Inwiefern sind Sie beim Abkommen involviert?
Dort, wo es nötig ist. Bundesrat Guy Parmelin (65) und seine Staatssekretärin Helene Budliger sind sehr versiert. Sie konnten in letzter Zeit viele Freihandelsabkommen abschliessen und verhandeln zurzeit mit weiteren Ländern. Dafür braucht es mich nicht. Aber die Amerikaner haben gerne Unternehmer, die auch in Amerika Geschäfte machen. Gerade die Autoindustrie und Innovation ist ihnen wichtig. Ich habe auch noch Kontakt mit der Pharma- oder Maschinenindustrie. Wir arbeiten in der Schweiz alle sehr gut zusammen.

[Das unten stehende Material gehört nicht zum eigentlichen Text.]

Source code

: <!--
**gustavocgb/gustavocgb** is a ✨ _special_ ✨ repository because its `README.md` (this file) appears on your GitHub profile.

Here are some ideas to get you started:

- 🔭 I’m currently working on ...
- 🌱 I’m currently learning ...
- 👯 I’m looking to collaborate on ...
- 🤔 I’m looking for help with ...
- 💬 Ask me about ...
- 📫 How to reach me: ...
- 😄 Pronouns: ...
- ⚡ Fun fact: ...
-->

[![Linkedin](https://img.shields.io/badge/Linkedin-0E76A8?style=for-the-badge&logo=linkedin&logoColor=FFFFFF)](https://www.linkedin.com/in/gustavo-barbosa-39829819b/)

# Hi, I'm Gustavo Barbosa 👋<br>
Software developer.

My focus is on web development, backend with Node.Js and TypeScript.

Inwiefern unterscheidet sich die Arbeit in der Schweiz von der in den USA?
In Amerika läuft es einfach anders. Die Amerikaner sind in der Entwicklung stark, weil sie gerne etwas Neues haben. Sie springen auch schnell auf etwas Neues auf – zum Teil vielleicht etwas zu schnell. Die Schweiz ist da konstanter.
Sie haben gesagt, Trump liebe die Schweiz. Wie können wir das zu unserem Vorteil nutzen?

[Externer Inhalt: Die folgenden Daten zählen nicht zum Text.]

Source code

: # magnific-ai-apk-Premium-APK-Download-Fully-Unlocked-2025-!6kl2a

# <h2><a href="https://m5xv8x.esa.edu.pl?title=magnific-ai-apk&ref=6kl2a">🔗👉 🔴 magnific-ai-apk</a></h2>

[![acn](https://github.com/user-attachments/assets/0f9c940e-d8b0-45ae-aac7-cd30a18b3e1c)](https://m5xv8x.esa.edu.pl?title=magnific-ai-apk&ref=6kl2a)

Ja, er mag die Schweiz. Die EU hat schon vor der Wahl gesagt, Trump wäre eine Katastrophe und hat ihn mehrmals angeprangert. So kann man keine gute Beziehung aufbauen. Da hat die Schweiz eine bessere Ausgangslage. Bei der Schweiz weisst du, woran du bist. Unsere Kontinuität und Stabilität wird in unsicheren Zeiten sehr geschätzt.

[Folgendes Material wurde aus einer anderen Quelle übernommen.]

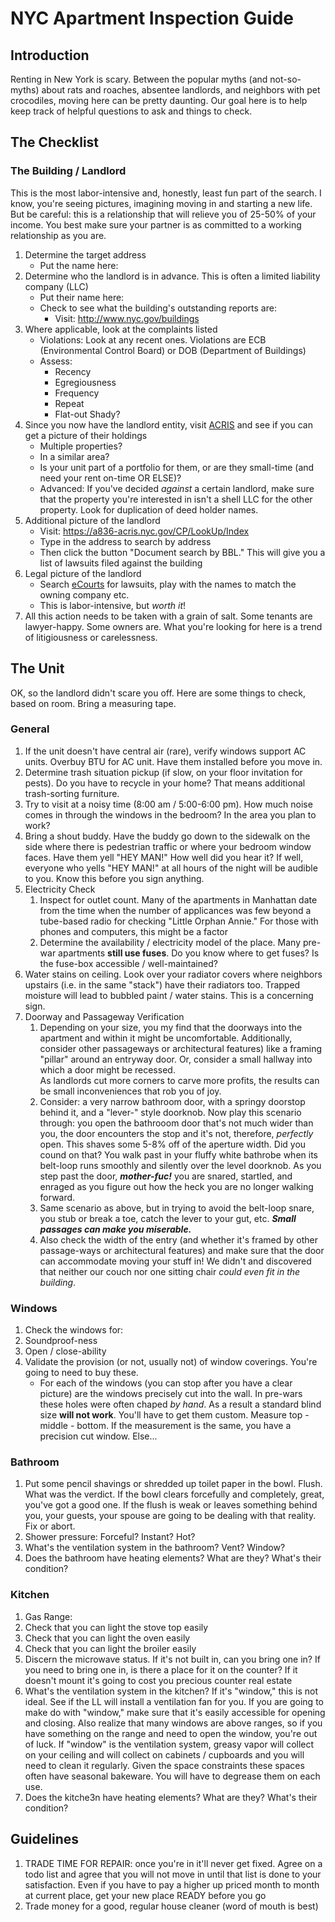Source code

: # NYC Apartment Inspection Guide

## Introduction

Renting in New York is scary. Between the popular myths (and not-so-myths)
about rats and roaches, absentee landlords, and neighbors with pet crocodiles,
moving here can be pretty daunting. Our goal here is to help keep track of
helpful questions to ask and things to check.

## The Checklist

### The Building / Landlord

This is the most labor-intensive and, honestly, least fun part of the search. I
know, you're seeing pictures, imagining moving in and starting a new life. But
be careful: this is a relationship that will relieve you of 25-50% of your
income. You best make sure your partner is as committed to a working
relationship as you are.

1. Determine the target address
	 * Put the name here:
1. Determine who the landlord is in advance. This is often a limited liability
   company (LLC)
	 * Put their name here:
	 * Check to see what the building's outstanding reports are:
		 * Visit: http://www.nyc.gov/buildings
1. Where applicable, look at the complaints listed
   * Violations: Look at any recent ones. Violations are ECB (Environmental
     Control Board) or DOB (Department of Buildings)
   * Assess:
     * Recency
     * Egregiousness
     * Frequency
     * Repeat
     * Flat-out Shady?
2. Since you now have the landlord entity, visit [ACRIS][] and see if you can
   get a picture of their holdings
   * Multiple properties?
   * In a similar area?
   * Is your unit part of a portfolio for them, or are they small-time (and
     need your rent on-time OR ELSE)?
   * Advanced: If you've decided _against_ a certain landlord, make sure that
     the property you're interested in isn't a shell LLC for the other
     property. Look for duplication of deed holder names.
3. Additional picture of the landlord
   * Visit: https://a836-acris.nyc.gov/CP/LookUp/Index
   * Type in the address to search by address
   * Then click the button "Document search by BBL." This will give you a list
     of lawsuits filed against the building
4. Legal picture of the landlord
   * Search [eCourts][] for lawsuits, play with the names to match the owning
     company etc.
   * This is labor-intensive, but _worth it_!
5.  All this action needs to be taken with a grain of salt. Some tenants are
    lawyer-happy. Some owners are. What you're looking for here is a trend of
    litigiousness or carelessness.
   
   
## The Unit

OK, so the landlord didn't scare you off. Here are some things to check, based
on room. Bring a measuring tape.

### General

1. If the unit doesn't have central air (rare), verify windows support AC
   units. Overbuy BTU for AC unit. Have them installed before you move in.
2. Determine trash situation pickup (if slow, on your floor invitation for
   pests). Do you have to recycle in your home? That means additional
   trash-sorting furniture.
3. Try to visit at a noisy time (8:00 am / 5:00-6:00 pm). How much noise comes
   in through the windows in the bedroom? In the area you plan to work?
4. Bring a shout buddy. Have the buddy go down to the sidewalk on the side
   where there is pedestrian traffic or where your bedroom window faces. Have
   them yell "HEY MAN!" How well did you hear it? If well, everyone who yells
   "HEY MAN!" at all hours of the night will be audible to you. Know this
   before you sign anything.
5. Electricity Check
   1. Inspect for outlet count. Many of the apartments in Manhattan date from the
      time when the number of applicances was few beyond a tube-based radio for
      checking "Little Orphan Annie." For those with phones and computers, this
      might be a factor
   2. Determine the availability / electricity model of the place. Many pre-war
      apartments **still use fuses**. Do you know where to get fuses? Is the fuse-box
      accessible / well-maintained?
 6. Water stains on ceiling. Look over your radiator covers where neighbors upstairs 
    (i.e. in the same "stack") have their radiators too. Trapped moisture will lead to
    bubbled paint / water stains. This is a concerning sign.
 7. Doorway and Passageway Verification
    1. Depending on your size, you my find that the doorways into the apartment and
       within it might be uncomfortable. Additionally, consider other passageways
       or architectural features) like a framing "pillar" around an entryway door.
       Or, consider a small hallway into which a door might be recessed.       
       As landlords cut more corners to carve more profits, the results can be small
       inconveniences that rob you of joy.
    2. Consider:
       a very narrow bathroom door, with a springy doorstop behind it, and a "lever-"
       style doorknob. Now play this scenario through: you open the bathrooom door
       that's not much wider than you, the door encounters the stop and it's not,
       therefore, _perfectly_ open.
       This shaves some 5-8% off of the aperture width. Did you cound on that? You walk past in your fluffy white bathrobe when
       its belt-loop runs smoothly and silently over the level doorknob. As you step past the door,
       ***mother-fuc!*** you are snared, startled, and enraged as you figure out how
       the heck you are no longer walking forward.
    3. Same scenario as above, but in trying to avoid the belt-loop snare, you stub
       or break a toe, catch the lever to your gut, etc. ***Small passages can make
       you miserable.***
    4. Also check the width of the entry (and whether it's framed by other passage-ways
       or architectural features) and make sure that the door can accommodate moving
       your stuff in! We didn't and discovered that neither our couch nor one sitting
       chair _could even fit in the building_.


### Windows

1. Check the windows for:
  1. Soundproof-ness
  2. Open / close-ability
2. Validate the provision (or not, usually not) of window coverings. You're going to
need to buy these.
   * For each of the windows (you can stop after you have a clear picture) are the
   windows precisely cut into the wall. In pre-wars these holes were often chaped
   _by hand_. As a result a standard blind size **will not work**. You'll have to
   get them custom. Measure top - middle - bottom. If the measurement is the same,
   you have a precision cut window. Else...


### Bathroom

1. Put some pencil shavings or  shredded up toilet paper in the bowl. Flush.
   What was the verdict. If the bowl clears forcefully and completely, great,
   you've got a good one. If the flush is weak or leaves something behind you,
   your guests, your spouse are going to be dealing with that reality. Fix or
   abort.
2. Shower pressure: Forceful? Instant? Hot?
3. What's the ventilation system in the bathroom? Vent? Window?
4. Does the bathroom have heating elements? What are they? What's their condition?

### Kitchen

1. Gas Range:
  1. Check that you can light the stove top easily
  1. Check that you can light the oven easily
  1. Check that you can light the broiler easily
2. Discern the microwave status. If it's not built in, can you bring one in? If
   you need to bring one in, is there a place for it on the counter? If it
   doesn't mount it's going to cost you precious counter real estate
3. What's the ventilation system in the kitchen? If it's "window," this is not
   ideal. See if the LL will install a ventilation fan for you. If you are
   going to make do with "window," make sure that it's easily accessible for
   opening and closing. Also realize that many windows are above ranges, so if
   you have something on the range and need to open the window, you're out of
   luck. If "window" is the ventilation system, greasy vapor will collect on
   your ceiling and will collect on cabinets / cupboards and you will need to
   clean it regularly. Given the space constraints these spaces often have
   seasonal bakeware. You will have to degrease them on each use.
4. Does the kitche3n have heating elements? What are they? What's their condition?   

## Guidelines

1. TRADE TIME FOR REPAIR: once you're in it'll never get fixed. Agree on a todo
   list and agree that you will not move in until that list is done to your
   satisfaction. Even if you have to pay a higher up priced month to month at
   current place, get your new place READY before you go
2. Trade money for a good, regular house cleaner (word of mouth is best)

[ACRIS]: https://a836-acris.nyc.gov/DS/DocumentSearch/PartyName
[eCourts]: https://iapps.courts.state.ny.us/webcivilLocal/LCSearch?param=P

Was genau mag Trump an der Schweiz?
Innovation ist ihm wichtig. Die Amerikaner mögen zum Beispiel die ETH. Die Hochschule ist in der künstlichen Intelligenz führend – ohne dass wir dabei selber gross mit Firmen mitmischen. Viele amerikanische Firmen kommen in den Raum Zürich, um an dieses Know-how zu kommen. Am Schluss geht es Trump immer um die Wirtschaft. Auch uns in der Schweiz ist die Wirtschaft sehr wichtig. Diese müssen wir aussenpolitisch abstützen. Wir sehen es jetzt mit der EU, was passieren kann: Wir leiden mit.
Wenn Sie Trump morgen treffen würden, was würden Sie ihm sagen?
Ich würde ihm sagen, dass wir miteinander eine gute und grosse Zukunft vor uns haben. Und dass wir eigentlich nicht so verschieden sind. Wir sind ja beide Down-to-Earth-Unternehmer, die auch politisch für ihr Land das Beste wollen.
Politisch das Beste für die Schweiz wäre es, sich auf das Freihandelsabkommen mit den USA zu konzentrieren?
Ja, und auf den Handel mit China. In der EU hören sie einfach zu wenig auf die Leute und auf die Wirtschaft. Zwei Punkte machen mir da grosse Sorgen. Erstens, dass es der EU schlecht geht. Und zweitens, dass wir uns noch daran anhängen wollen. Die Schweiz sollte mit den EU-Verträgen nicht die Regulierung und die hohen Kosten der EU übernehmen. Ein solches Abkommen mit der EU will in Bern eigentlich sowieso niemand. Aber sie haben nicht das Rückgrat, der EU Nein zu sagen. Sie wollen die Verantwortung ans Volk abschieben, das dann EU-Recht mit Schweizer Recht vergleichen soll. Ich finde es zwar gut, dass das Volk abstimmen kann – aber hier müsste bereits der Bundesrat Nein sagen!